Images are ranked by NaF score in descending order and selected greedily until all concepts are covered, achieving redundancy reduction while preserving knowledge completeness.

Loss & Training

MedMKG final statistics: 3,149 concept nodes, 4,868 image nodes, 262 relation types, and 35,387 edges (including 20,705 cross-modal edges). Human quality evaluation achieves approximately 80% average score across three dimensions: concept coverage, relation correctness, and image diversity.

Key Experimental Results

Model Head Hits@10 ↑ Rel Hits@10 ↑ Tail Hits@10 ↑
TransD 11.89 48.53 18.87
TransE 9.58 41.05 14.21
TransH 9.15 41.61 15.03
TuckER 6.92 65.28 9.75
AttH 0.20 63.08 14.80
ConvE 4.27 41.02 10.79

Knowledge-Augmented Text-Image Retrieval (MedCSPCLIP backbone)

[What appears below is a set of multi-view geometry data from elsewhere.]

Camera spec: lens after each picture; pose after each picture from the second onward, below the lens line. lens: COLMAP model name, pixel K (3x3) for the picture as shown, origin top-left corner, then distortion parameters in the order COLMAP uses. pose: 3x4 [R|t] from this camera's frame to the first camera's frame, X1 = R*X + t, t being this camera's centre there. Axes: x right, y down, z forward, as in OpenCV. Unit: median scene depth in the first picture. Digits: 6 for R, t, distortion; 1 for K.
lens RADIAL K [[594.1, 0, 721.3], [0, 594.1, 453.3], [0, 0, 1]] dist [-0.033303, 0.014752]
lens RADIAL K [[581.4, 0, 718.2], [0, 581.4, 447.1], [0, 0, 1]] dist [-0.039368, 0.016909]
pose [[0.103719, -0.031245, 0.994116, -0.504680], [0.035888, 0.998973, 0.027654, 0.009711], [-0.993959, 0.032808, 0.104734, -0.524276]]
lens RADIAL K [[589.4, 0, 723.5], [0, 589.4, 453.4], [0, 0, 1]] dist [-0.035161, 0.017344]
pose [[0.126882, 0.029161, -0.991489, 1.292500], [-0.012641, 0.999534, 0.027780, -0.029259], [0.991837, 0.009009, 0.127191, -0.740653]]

Method OpenI P@10 OpenI R@100 MIMIC P@10 MIMIC R@100
MedCSPCLIP 1.60 52.14 3.77 81.58
+ FashionKLIP 1.81 57.65 4.02 84.98
+ KnowledgeCLIP 1.90 59.55 4.95 88.99

Knowledge-Augmented VQA (MedCSPCLIP backbone)

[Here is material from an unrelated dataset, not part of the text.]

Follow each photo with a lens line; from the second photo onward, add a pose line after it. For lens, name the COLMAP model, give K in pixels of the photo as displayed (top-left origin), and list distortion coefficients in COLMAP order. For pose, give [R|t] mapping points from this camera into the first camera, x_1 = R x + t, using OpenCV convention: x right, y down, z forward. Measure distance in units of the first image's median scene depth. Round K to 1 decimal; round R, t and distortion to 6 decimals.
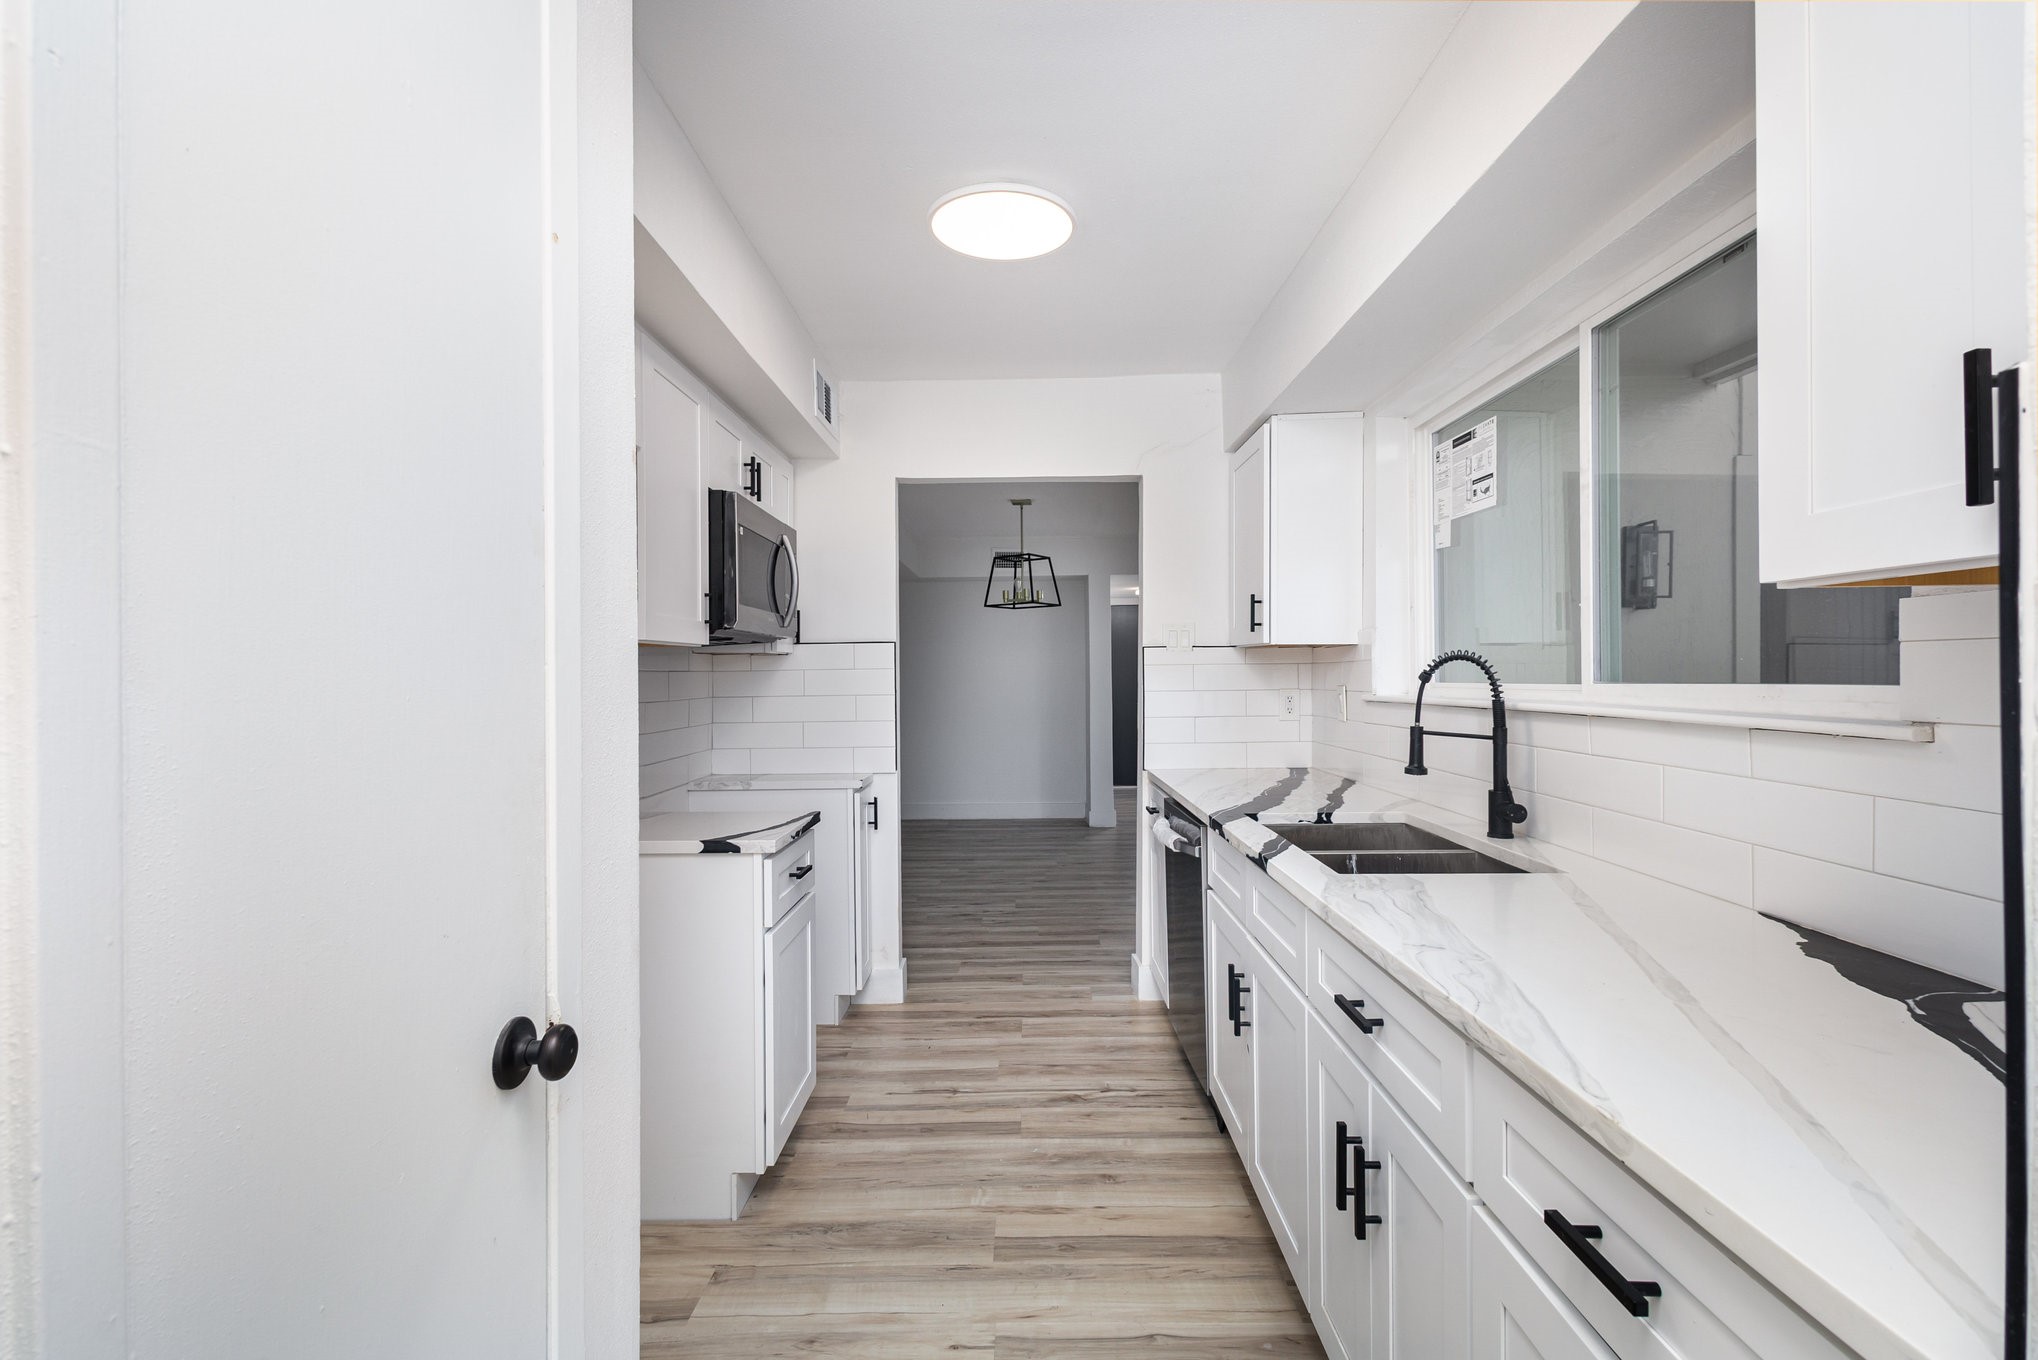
lens RADIAL K [[938.7, 0, 1021.0], [0, 938.7, 667.5], [0, 0, 1]] dist [0.013623, -0.006818]
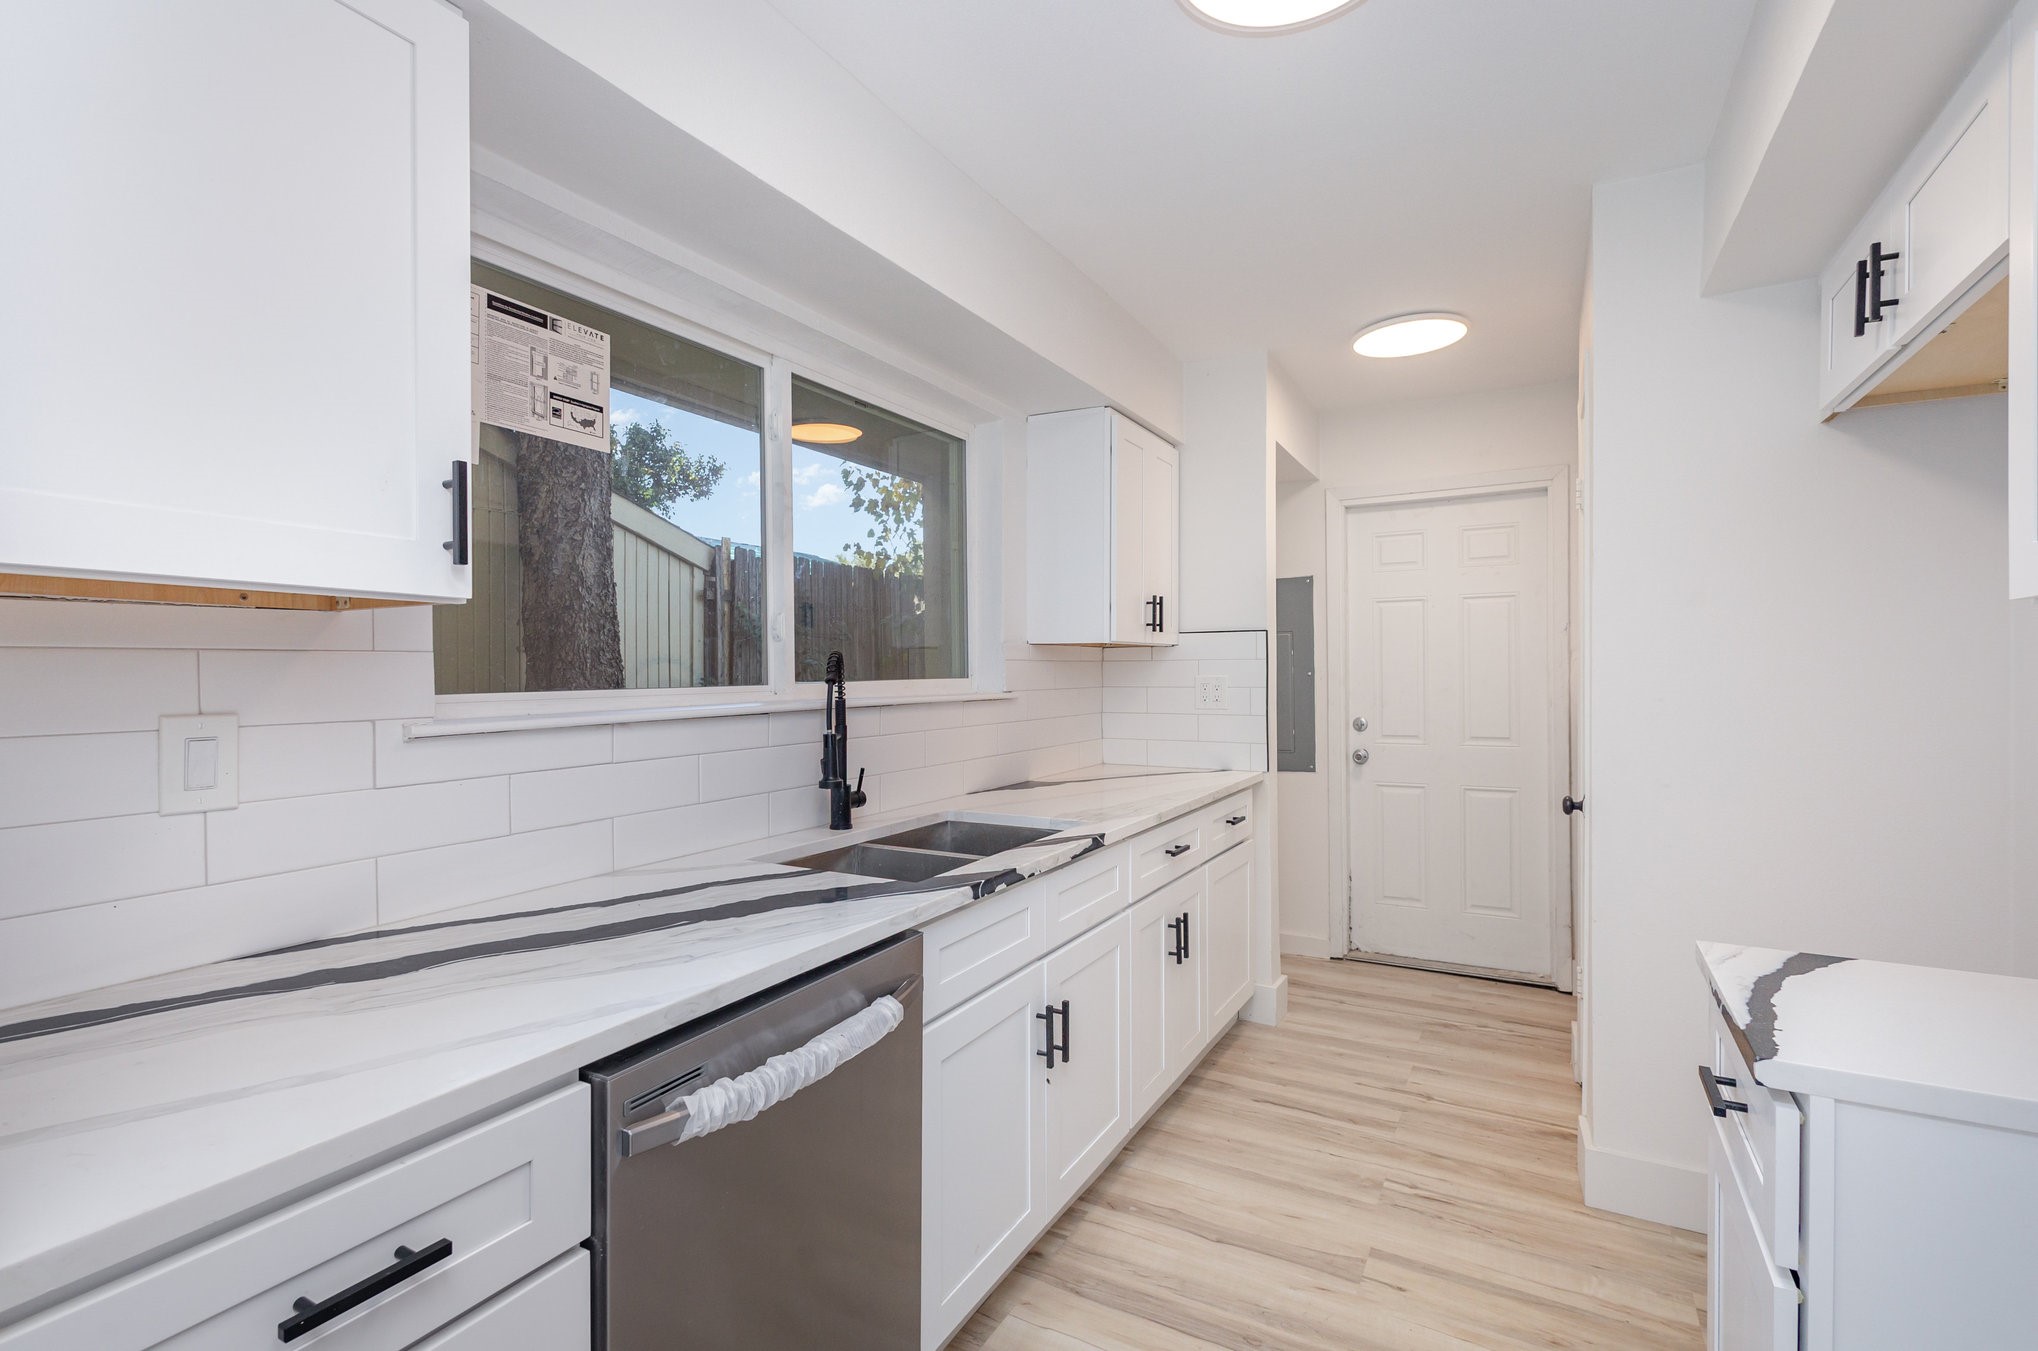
lens RADIAL K [[941.6, 0, 1022.5], [0, 941.6, 672.4], [0, 0, 1]] dist [0.006888, -0.000237]
pose [[-0.877876, 0.004042, 0.478871, -0.193826], [0.003896, 0.999992, -0.001299, 0.007024], [-0.478872, 0.000726, -0.877884, 1.974990]]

Method VQA-RAD Acc SLAKE Acc PathVQA Acc
MedCSPCLIP 68.13 66.20 77.72
+ MR-MKG 78.49 83.94 86.53
+ KRISP 80.08 70.70 83.19
+ EKGRL 76.10 69.30 84.92

Key Findings

  1. Translation-based models perform best on multimodal KGs: TransD achieves the best overall performance in link prediction, suggesting that translation-based models are better suited for heterogeneous multimodal graph structures. Tensor decomposition models (SimplE, RESCAL, etc.) generally underperform.
  2. Knowledge augmentation is broadly effective: Integrating MedMKG consistently improves performance across retrieval and VQA tasks, with more pronounced gains at smaller top-K values.
  3. Divergence between pre-training and fine-tuning strategies: KnowledgeCLIP (pre-training fusion) shows larger advantages on MIMIC-CXR, while FashionKLIP (joint fine-tuning) yields greater improvements on OpenI.
  4. Contrastive learning fusion is most robust: MR-MKG achieves visual-knowledge alignment via contrastive learning and demonstrates the most stable performance across different backbones and datasets.

Highlights & Insights

  • MedMKG is the first multimodal medical knowledge graph to integrate chest X-ray images with UMLS clinical knowledge.
  • The NaF algorithm effectively adapts the IDF concept from information retrieval to address image redundancy in a simple yet principled manner.
  • The two-stage concept extraction pipeline (rule-based + LLM) fully exploits the complementary strengths of both approaches: rule systems provide broad coverage while LLMs offer deep semantic understanding.
  • The breadth of the benchmark is impressive: 3 tasks × 2 settings × 24 baselines × 4 backbones × 6 datasets.

Limitations & Future Work

  • The current graph is limited to chest X-rays (MIMIC-CXR); extension to additional modalities and anatomical regions is desirable.
  • NaF operates only at the image selection level and does not address redundancy on the concept side.
  • Knowledge fusion strategies are relatively straightforward, lacking a backbone-agnostic adaptive framework.
  • The three-way classification of cross-modal relations (Positive/Negative/Uncertain) is coarse-grained and could be refined further.
  • The MedMKG construction pipeline can serve as a reference template for building other medical multimodal knowledge graphs.
  • The NaF strategy is generalizable to redundancy reduction in other multimodal knowledge graph settings.
  • The comprehensive benchmark results provide an empirical basis for selecting knowledge augmentation methods in future work.
  • Future direction: a unified adaptive knowledge fusion framework applicable across both pre-training and fine-tuning stages.

Rating

  • Novelty: ⭐⭐⭐⭐ First-of-its-kind multimodal medical KG with a well-designed construction pipeline.
  • Experimental Thoroughness: ⭐⭐⭐⭐⭐ Comprehensive evaluation across 24 baselines × 4 backbones × 6 datasets.
  • Writing Quality: ⭐⭐⭐⭐ Clear structure with detailed experimental setup.
  • Value: ⭐⭐⭐⭐ High contribution as a resource and benchmark, though generalizability is constrained by the single-modality scope.